Where a line in the data below includes the word "გამზ", count it. State the total and nothing more.

____

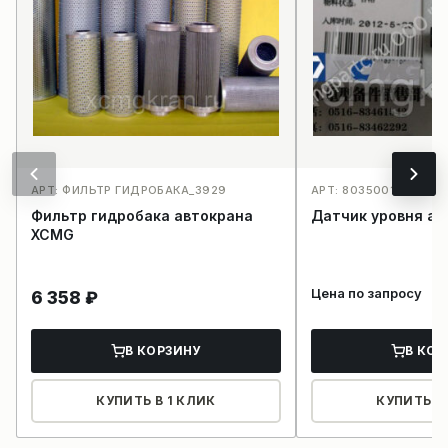
АРТ: ФИЛЬТР ГИДРОБАКА_3929
АРТ: 803500198IS2A1
Фильтр гидробака автокрана
Датчик уровня ав
XCMG
Цена по запросу
6 358
₽
В КОРЗИНУ
В КОР
КУПИТЬ В 1 КЛИК
КУПИТЬ В 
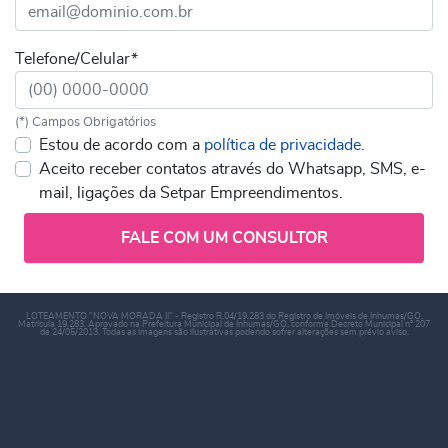
Telefone/Celular*
(*) Campos Obrigatórios
Estou de acordo com a
política de privacidade.
Aceito receber contatos através do Whatsapp, SMS, e-
mail, ligações da Setpar Empreendimentos.
FALE COM UM CONSULTOR
LOTEAMENTO "NOVA MORADA II" - Registro R.04/19.283 do Registro de Imóveis de Inhumas/GO.
Matrícula 19.283. Aprovado na Prefeitura Municipal de Inhumas/GO, conforme Decreto Municipal n° 207
de 24/05/2013. Todas as imagens são ilustrativas podendo sofrer alterações sem prévio aviso.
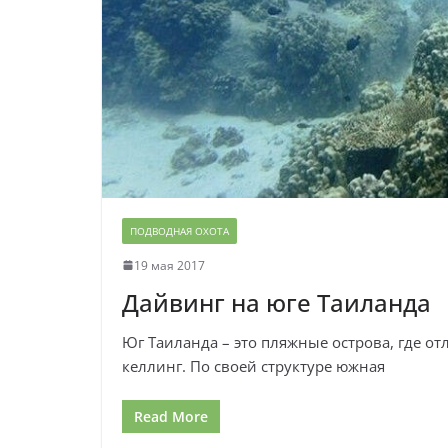
ПОДВОДНАЯ ОХОТА
19 мая 2017
Дайвинг на юге Таиланда
Юг Таиланда – это пляжные острова, где от
келлинг. По своей структуре южная
Read More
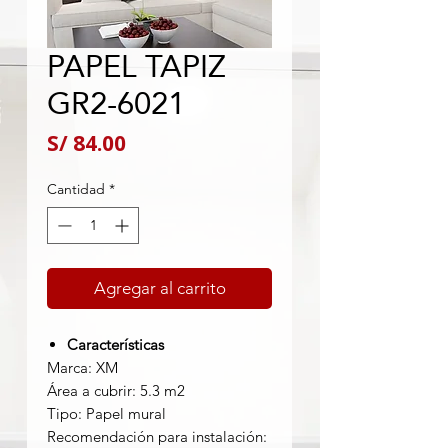
PAPEL TAPIZ
GR2-6021
Precio
S/ 84.00
Cantidad
*
Agregar al carrito
Características
Marca: XM
Área a cubrir: 5.3 m2
Tipo: Papel mural
Recomendación para instalación:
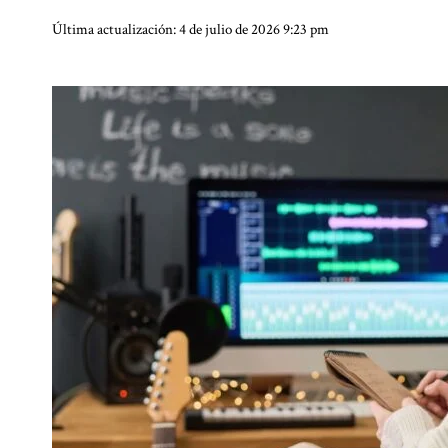
Última actualización: 4 de julio de 2026 9:23 pm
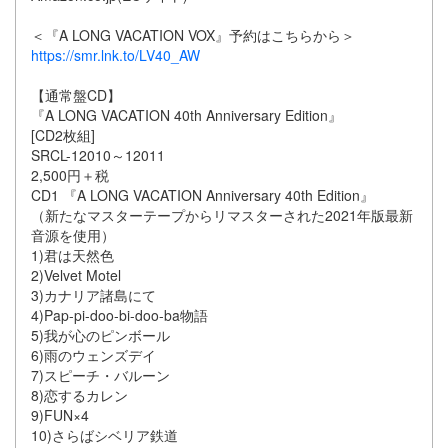
＜『A LONG VACATION VOX』予約はこちらから＞
https://smr.lnk.to/LV40_AW
【通常盤CD】
『A LONG VACATION 40th Anniversary Edition』
[CD2枚組]
SRCL-12010～12011
2,500円＋税
CD1 『A LONG VACATION Anniversary 40th Edition』
（新たなマスターテープからリマスターされた2021年版最新
音源を使用）
1)君は天然色
2)Velvet Motel
3)カナリア諸島にて
4)Pap-pi-doo-bi-doo-ba物語
5)我が心のピンボール
6)雨のウェンズデイ
7)スピーチ・バルーン
8)恋するカレン
9)FUN×4
10)さらばシベリア鉄道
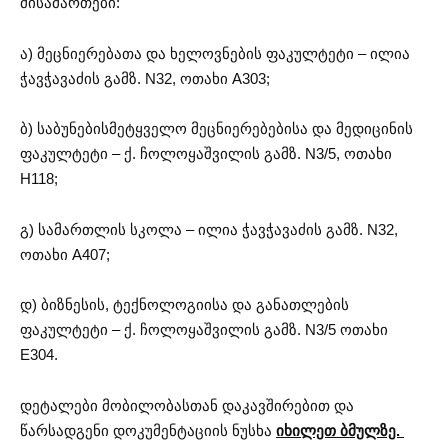
მისამართები:
ა) მეცნიერებათა და ხელოვნების ფაკულტეტი – ილია
ჭავჭავაძის გამზ. N32, ოთახი A303;
ბ) საბუნებისმეტყველო მეცნიერებებისა და მედიცინის
ფაკულტეტი – ქ. ჩოლოყაშვილის გამზ. N3/5, ოთახი
H118;
გ) სამართლის სკოლა – ილია ჭავჭავაძის გამზ. N32,
ოთახი A407;
დ) ბიზნესის, ტექნოლოგიისა და განათლების
ფაკულტეტი – ქ. ჩოლოყაშვილის გამზ. N3/5 ოთახი
E304.
დეტალები მობილობასთან დაკავშირებით და
წარსადგენი დოკუმენტაციის ნუსხა
იხილეთ ბმულზე.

____

• [Answer]: 4